### Goal of the exercise
The listing that follows is to be repeated exactly.

### Input records
--

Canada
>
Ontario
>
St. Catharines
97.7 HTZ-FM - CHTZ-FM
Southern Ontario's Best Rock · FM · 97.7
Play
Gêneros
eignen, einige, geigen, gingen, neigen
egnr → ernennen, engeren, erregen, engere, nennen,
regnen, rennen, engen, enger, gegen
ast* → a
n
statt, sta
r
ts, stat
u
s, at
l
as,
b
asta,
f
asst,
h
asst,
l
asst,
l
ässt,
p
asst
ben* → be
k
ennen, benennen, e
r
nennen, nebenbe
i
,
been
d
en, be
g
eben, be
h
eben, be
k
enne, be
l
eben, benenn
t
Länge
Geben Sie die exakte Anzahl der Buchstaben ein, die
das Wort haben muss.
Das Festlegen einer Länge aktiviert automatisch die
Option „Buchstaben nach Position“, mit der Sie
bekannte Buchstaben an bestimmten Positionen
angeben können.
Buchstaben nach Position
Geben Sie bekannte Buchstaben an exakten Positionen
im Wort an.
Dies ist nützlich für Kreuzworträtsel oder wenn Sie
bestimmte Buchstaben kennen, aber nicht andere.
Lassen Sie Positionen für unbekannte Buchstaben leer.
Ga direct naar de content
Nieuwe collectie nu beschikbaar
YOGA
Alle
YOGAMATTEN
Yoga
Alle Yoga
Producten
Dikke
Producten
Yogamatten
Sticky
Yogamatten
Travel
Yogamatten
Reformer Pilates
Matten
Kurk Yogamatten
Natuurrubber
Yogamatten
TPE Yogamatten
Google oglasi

--

### Output below
Canada
>
Ontario
>
St. Catharines
97.7 HTZ-FM - CHTZ-FM
Southern Ontario's Best Rock · FM · 97.7
Play
Gêneros
eignen, einige, geigen, gingen, neigen
egnr → ernennen, engeren, erregen, engere, nennen,
regnen, rennen, engen, enger, gegen
ast* → a
n
statt, sta
r
ts, stat
u
s, at
l
as,
b
asta,
f
asst,
h
asst,
l
asst,
l
ässt,
p
asst
ben* → be
k
ennen, benennen, e
r
nennen, nebenbe
i
,
been
d
en, be
g
eben, be
h
eben, be
k
enne, be
l
eben, benenn
t
Länge
Geben Sie die exakte Anzahl der Buchstaben ein, die
das Wort haben muss.
Das Festlegen einer Länge aktiviert automatisch die
Option „Buchstaben nach Position“, mit der Sie
bekannte Buchstaben an bestimmten Positionen
angeben können.
Buchstaben nach Position
Geben Sie bekannte Buchstaben an exakten Positionen
im Wort an.
Dies ist nützlich für Kreuzworträtsel oder wenn Sie
bestimmte Buchstaben kennen, aber nicht andere.
Lassen Sie Positionen für unbekannte Buchstaben leer.
Ga direct naar de content
Nieuwe collectie nu beschikbaar
YOGA
Alle
YOGAMATTEN
Yoga
Alle Yoga
Producten
Dikke
Producten
Yogamatten
Sticky
Yogamatten
Travel
Yogamatten
Reformer Pilates
Matten
Kurk Yogamatten
Natuurrubber
Yogamatten
TPE Yogamatten
Google oglasi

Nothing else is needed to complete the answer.